DR KOUCHOUKOS: Doctor Coselli, the issue of trading a potentially higher early mortality rate for a lower incidence of spinal cord ischemic injury is a very important one. We made the decision to use hypothermic cardiopulmonary bypass and circulatory arrest in patients in whom the risk of spinal cord ischemic injury was judged to be approximately 10% or greater, and this included patients with aneurysms involving most or all of the descending thoracic aorta and patients with Crawford type I, II, and III thoracoabdominal aneurysms. The 30-day mortality rate for the 43 patients in these categories was 11.6%, and the rate of paraplegia or paraparesis was 7%. During the study interval, alternative operative techniques were not used for patients in these categories. For patients with aneurysms confined to the upper or the mid-descending thoracic aorta we used distal perfusion with femoral vein to femoral artery bypass, and for patients with Crawford type IV thoracoabdominal aneurysms we used simple aortic clamping.
Doctor Wolpowitz, we used separate pump-oxygenator systems to perfuse the upper and lower parts of the body. Separate systems are necessary to regulate blood flow precisely to these two areas. We did not routinely use a hemoconcentrator, and thus I cannot comment on whether or not aprotinin was removed from the circulation.
Doctor David, I share your concern about the potential for embolization of atheromatous material to the brain if femoral artery perfusion is used in patients with arteriosclerotic aneurysms. The 2 patients in our series in whom embolic strokes developed had atherosclerotic disease in the aorta proximal to the aneurysm and had clamps placed on this segment. We believe this is a more likely cause for embolic stroke and we no longer place clamps on the proximal aorta. Since we abandoned this maneuver we have seen no embolic strokes.
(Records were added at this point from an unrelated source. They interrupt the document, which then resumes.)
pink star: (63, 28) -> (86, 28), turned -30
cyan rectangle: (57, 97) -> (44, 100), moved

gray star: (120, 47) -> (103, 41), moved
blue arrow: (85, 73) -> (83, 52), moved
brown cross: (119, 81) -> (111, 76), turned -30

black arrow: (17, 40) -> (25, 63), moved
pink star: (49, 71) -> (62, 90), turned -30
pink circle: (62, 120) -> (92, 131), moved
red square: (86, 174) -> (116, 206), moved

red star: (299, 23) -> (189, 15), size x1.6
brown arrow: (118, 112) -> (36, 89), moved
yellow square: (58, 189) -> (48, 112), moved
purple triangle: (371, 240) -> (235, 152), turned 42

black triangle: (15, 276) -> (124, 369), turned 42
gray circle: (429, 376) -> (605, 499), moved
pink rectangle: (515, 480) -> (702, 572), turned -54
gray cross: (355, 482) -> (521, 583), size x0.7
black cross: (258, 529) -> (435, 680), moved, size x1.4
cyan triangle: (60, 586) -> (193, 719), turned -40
The optimal level of hypothermia that will provide maximal protection of the spinal cord and kidneys is undetermined, and it is possible that a lesser degree of hypothermia may be equally protective and will be associated with less mortality and morbidity than the technique we have reported. However, hypothermia and circulatory arrest will be required for aortic disease that necessitates resection of the aortic arch. Techniques involving the use of distal perfusion with normothermia or mild hypothermia, which have been used by Dr Coselli and others, also have been associated with a lower incidence of spinal cord ischemia injury than the simple aortic clamping technique. However, these perfusion techniques require the use of sequential aortic clamping to minimize the duration of spinal cord ischemia, and this will not be possible in all cases. Thus, in situations where aortic clamping is not possible, use of hypothermic circulatory arrest should be considered.